- WORK INSTRUCTIONS -
Present part of the data below as a Markdown table with the columns "Row" and "Line text," one line per row and blank lines left out. Begin at the line that has "It depends. Communication" and stop after the line that has "speed—well, really the".

- RECORDS TO USE -
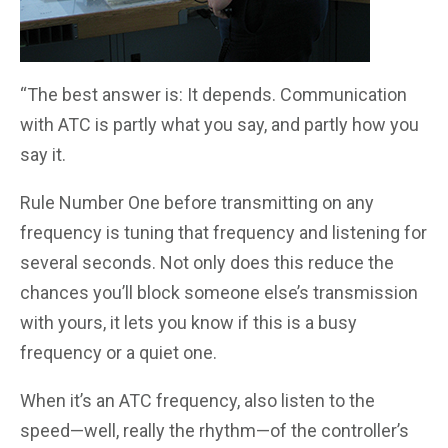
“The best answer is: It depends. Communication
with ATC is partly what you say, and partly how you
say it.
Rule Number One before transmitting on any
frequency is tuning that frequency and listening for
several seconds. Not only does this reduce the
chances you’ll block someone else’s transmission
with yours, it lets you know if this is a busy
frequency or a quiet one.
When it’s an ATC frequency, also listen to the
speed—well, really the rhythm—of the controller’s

...

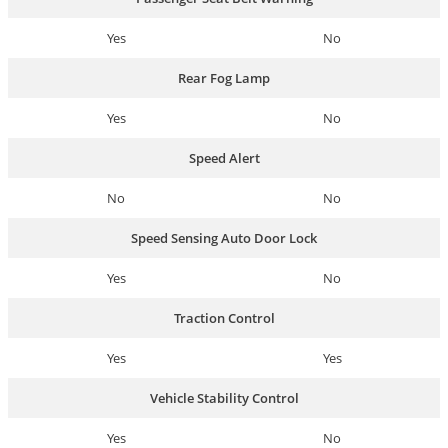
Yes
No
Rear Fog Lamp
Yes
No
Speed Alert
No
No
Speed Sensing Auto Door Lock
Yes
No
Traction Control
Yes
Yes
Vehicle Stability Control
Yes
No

* * *

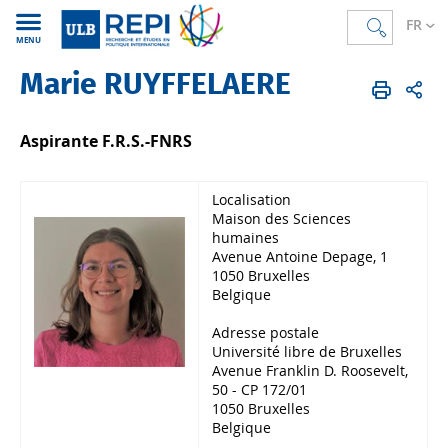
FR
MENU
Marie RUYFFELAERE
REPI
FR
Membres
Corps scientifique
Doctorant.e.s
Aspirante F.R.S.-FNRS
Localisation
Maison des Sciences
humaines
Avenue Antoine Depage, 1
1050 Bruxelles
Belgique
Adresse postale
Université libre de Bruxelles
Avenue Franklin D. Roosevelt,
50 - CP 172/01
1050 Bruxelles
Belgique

- OUTPUT OF THE TASK -
| Row | Line text |
|---|---|
| 1 | “The best answer is: It depends. Communication |
| 2 | with ATC is partly what you say, and partly how you |
| 3 | say it. |
| 4 | Rule Number One before transmitting on any |
| 5 | frequency is tuning that frequency and listening for |
| 6 | several seconds. Not only does this reduce the |
| 7 | chances you’ll block someone else’s transmission |
| 8 | with yours, it lets you know if this is a busy |
| 9 | frequency or a quiet one. |
| 10 | When it’s an ATC frequency, also listen to the |
| 11 | speed—well, really the rhythm—of the controller’s |